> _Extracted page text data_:
== Segment start ==

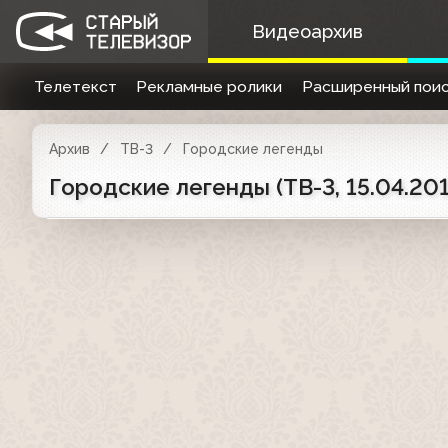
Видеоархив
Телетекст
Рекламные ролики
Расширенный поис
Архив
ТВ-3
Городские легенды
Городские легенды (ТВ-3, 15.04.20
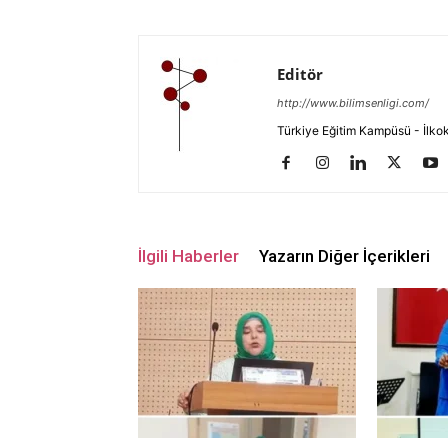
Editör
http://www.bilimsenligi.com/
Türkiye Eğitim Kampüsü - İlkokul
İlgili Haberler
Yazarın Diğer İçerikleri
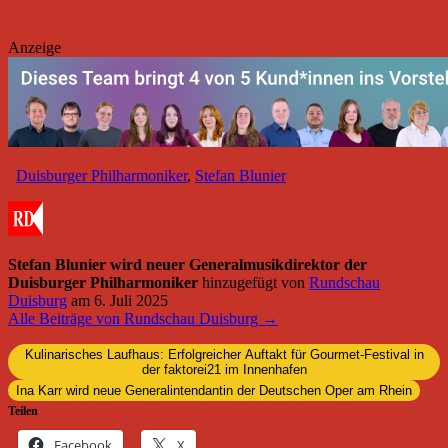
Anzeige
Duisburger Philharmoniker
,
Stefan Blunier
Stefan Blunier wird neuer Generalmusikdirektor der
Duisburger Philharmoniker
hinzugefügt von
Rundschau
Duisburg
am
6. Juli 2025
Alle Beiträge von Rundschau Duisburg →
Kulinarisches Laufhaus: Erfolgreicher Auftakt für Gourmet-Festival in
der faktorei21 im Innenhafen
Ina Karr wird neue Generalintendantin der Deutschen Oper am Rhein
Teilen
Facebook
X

== Segment end ==
== Segment start ==

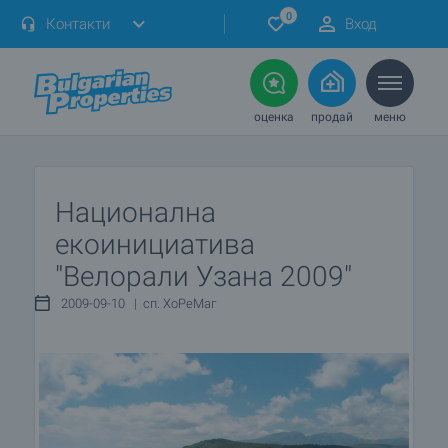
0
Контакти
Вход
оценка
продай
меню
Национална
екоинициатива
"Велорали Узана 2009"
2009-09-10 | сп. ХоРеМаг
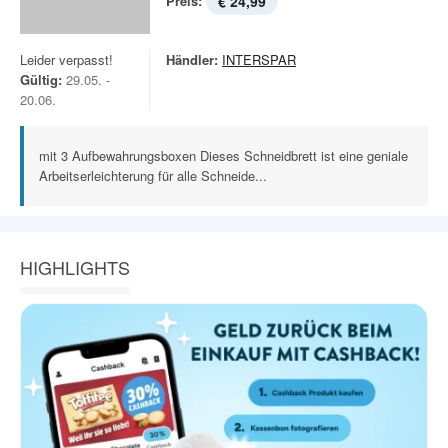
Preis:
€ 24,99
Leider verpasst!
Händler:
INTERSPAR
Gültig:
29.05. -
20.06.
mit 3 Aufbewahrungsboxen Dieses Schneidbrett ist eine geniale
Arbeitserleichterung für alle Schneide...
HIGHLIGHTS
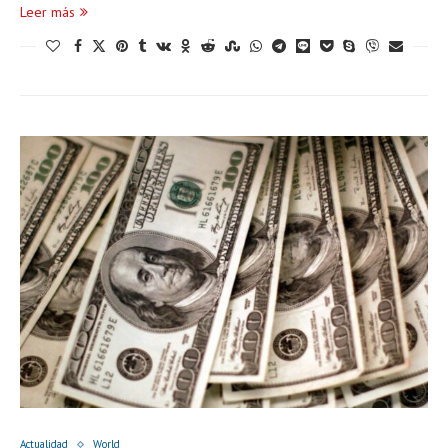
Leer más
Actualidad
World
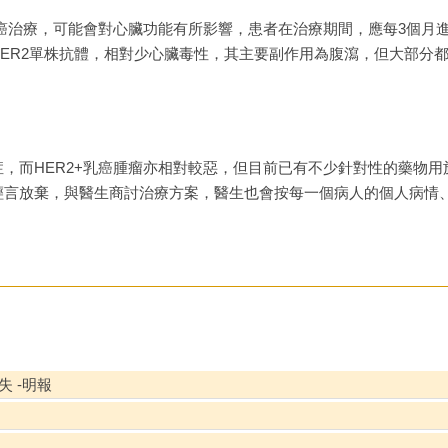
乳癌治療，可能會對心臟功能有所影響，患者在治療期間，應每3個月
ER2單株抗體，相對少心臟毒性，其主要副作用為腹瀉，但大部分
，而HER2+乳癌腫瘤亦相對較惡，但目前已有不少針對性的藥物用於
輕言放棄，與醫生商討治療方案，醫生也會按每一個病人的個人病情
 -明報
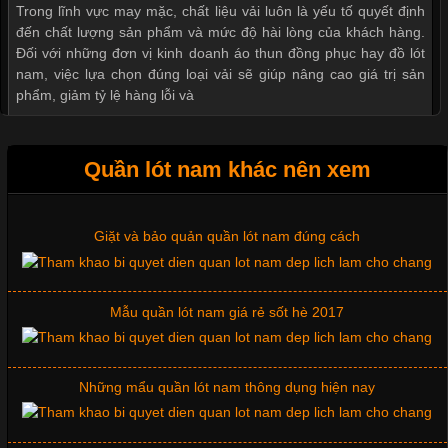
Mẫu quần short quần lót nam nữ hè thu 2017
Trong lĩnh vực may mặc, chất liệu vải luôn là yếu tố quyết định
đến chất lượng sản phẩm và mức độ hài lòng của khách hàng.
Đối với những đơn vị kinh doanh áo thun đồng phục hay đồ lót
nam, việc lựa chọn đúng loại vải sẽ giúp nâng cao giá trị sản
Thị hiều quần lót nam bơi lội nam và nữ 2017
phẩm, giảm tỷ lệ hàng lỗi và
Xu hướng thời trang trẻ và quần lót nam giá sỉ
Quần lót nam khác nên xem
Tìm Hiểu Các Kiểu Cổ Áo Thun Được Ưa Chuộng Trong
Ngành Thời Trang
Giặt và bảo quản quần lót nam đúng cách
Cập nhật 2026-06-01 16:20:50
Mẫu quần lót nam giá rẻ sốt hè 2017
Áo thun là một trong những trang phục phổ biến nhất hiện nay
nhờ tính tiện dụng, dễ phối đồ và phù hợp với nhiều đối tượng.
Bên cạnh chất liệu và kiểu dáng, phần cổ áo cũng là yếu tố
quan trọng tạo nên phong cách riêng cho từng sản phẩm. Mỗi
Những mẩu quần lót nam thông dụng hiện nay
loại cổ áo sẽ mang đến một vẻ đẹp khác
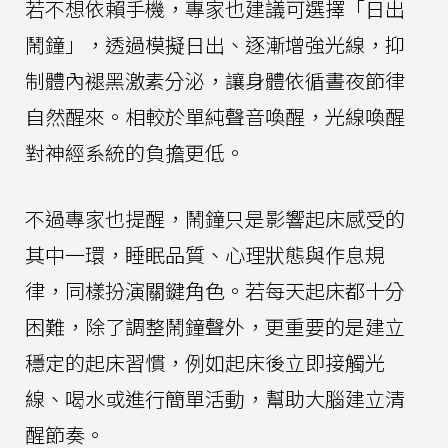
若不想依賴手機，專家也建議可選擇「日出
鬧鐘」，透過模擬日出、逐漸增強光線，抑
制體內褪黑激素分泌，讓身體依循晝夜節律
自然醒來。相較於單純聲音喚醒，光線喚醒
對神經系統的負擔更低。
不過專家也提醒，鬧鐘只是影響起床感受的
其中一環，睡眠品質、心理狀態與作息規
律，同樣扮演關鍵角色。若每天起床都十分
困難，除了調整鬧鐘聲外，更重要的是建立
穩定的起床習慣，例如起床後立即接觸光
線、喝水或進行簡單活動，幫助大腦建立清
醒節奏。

== Segment end ==

If a line of the data above holds the string "đúng", count it, then state only the total.

2